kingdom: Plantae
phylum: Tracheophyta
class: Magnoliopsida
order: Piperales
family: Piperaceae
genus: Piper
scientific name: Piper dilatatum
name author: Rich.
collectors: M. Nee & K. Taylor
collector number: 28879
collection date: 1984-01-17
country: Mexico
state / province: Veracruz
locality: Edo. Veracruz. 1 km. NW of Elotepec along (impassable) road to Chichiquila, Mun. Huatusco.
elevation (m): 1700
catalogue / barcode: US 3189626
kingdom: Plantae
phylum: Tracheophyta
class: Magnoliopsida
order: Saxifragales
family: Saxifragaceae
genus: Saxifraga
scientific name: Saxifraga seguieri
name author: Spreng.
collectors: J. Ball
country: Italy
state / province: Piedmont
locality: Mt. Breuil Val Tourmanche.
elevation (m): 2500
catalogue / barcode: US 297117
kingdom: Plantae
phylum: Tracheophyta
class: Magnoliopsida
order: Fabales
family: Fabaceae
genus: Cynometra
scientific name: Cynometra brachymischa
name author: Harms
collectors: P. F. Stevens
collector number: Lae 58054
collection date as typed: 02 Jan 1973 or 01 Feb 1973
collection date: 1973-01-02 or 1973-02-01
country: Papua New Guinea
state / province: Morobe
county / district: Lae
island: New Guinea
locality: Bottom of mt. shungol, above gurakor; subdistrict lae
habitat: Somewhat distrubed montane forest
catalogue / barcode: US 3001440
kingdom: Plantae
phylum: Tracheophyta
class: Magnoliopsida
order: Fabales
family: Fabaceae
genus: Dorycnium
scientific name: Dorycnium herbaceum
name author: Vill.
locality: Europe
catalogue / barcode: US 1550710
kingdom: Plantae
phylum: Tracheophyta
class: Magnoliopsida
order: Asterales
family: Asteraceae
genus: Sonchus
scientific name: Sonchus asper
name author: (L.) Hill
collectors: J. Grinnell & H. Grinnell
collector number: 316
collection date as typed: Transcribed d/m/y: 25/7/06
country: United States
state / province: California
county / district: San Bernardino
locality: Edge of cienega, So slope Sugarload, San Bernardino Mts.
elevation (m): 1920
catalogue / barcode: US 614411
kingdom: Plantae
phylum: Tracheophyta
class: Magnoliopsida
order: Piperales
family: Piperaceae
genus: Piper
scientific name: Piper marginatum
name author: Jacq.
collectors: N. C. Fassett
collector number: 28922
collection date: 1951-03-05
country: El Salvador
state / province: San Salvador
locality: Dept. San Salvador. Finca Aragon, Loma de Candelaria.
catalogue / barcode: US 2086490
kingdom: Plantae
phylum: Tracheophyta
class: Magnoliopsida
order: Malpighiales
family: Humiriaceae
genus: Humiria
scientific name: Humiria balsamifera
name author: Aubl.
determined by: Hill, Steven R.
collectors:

☆ ☆ ☆

What to produce
Please gather every line of the records above that contains the word "scientific".

Output of the exercise
scientific name: Piper dilatatum
scientific name: Saxifraga seguieri
scientific name: Cynometra brachymischa
scientific name: Dorycnium herbaceum
scientific name: Sonchus asper
scientific name: Piper marginatum
scientific name: Humiria balsamifera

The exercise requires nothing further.